Crawl settings SortSite Desktop Manual

These options affect how the crawler visits pages, and changing them can have a dramatic affect on the number of pages scanned. If crawls have stopped working you can restore factory settings using the Reset button in Scan Options.

You can block specific links using the Blocks tab in Scan Options and adding URLs to the Blocked links box. These can either be full URLs, or wildcard patterns:

  • https://www.example.com/copyright.htm blocks a single page
  • https://www.example.com/legal/* blocks all pages in the subdirectory called “legal”
  • http:* blocks all HTTP links
  • *.pdf blocks links to all pages with .PDF extension
  • *print_friendly.htm blocks links to URLs ending in print_friendly.htm
  • *action=edit* blocks links containing action=edit

Robots.txt

The robots.txt file is a digital “Keep Out” sign that limits access to specific pages, or blocks certain crawlers. We strongly advise keeping this option checked.

Including other domains in the scan

By default only pages from a single host name are scanned. This can be changed using the Links tab in Scan Options.

  • Follow links to related domains if unchecked only pages on a single host name are visited. If checked then peer host names and subdomains are also visited. For example, checking this box visits pages on www2.example.com and support.example.com if the start page is on www.example.com.

  • Follow links to additional domains add any additional domains you want visited during a scan (one per line).

Link depth can be changed using the Links tab in Scan Options.
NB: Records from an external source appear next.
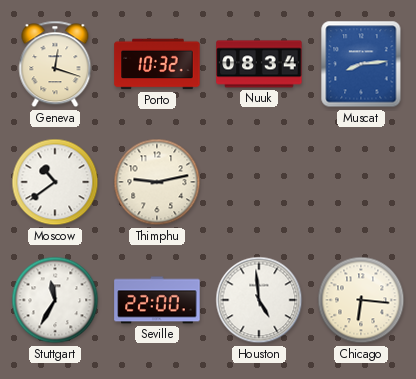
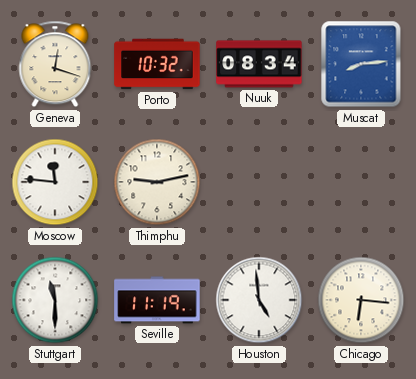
Moscow: 10:39 -> 11:46
Stuttgart: 11:35 -> 11:30
Seville: 22:00 -> 11:19
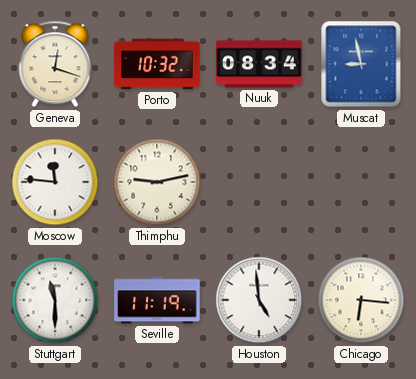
Muscat: 8:14 -> 8:58
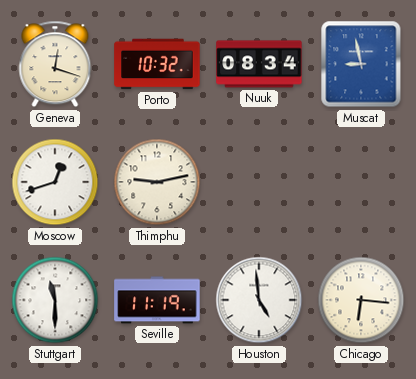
Moscow: 11:46 -> 12:42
  • Link depth controls how many clicks the scanner will follow from the start page. The default setting is your entire site, but you can restrict this to the top level pages of your site (e.g. visit up to 3 clicks from the start page).

  • External links controls how many links to each external sites are checked. You may want to restrict this if you have many links to a single site (e.g. social media sharing links).

Timeouts

You can change how quickly the crawler requests pages, and how long it waits for each page before timing out, using the Crawler tab in Scan Options.

  • Server Load lets you set a delay between loading pages to avoid placing undue load on a server
  • Page Timeout controls the maximum time spent loading a page - the default setting is 180 seconds

User agent

The User-Agent HTTP header can be set using the Crawler tab in Scan Options. This only needs changed if you’re scanning a site that does User-Agent detection.

HTTP authentication

If you need to scan sites using HTTP authentication you can enable this using the Crawler tab in Scan Options.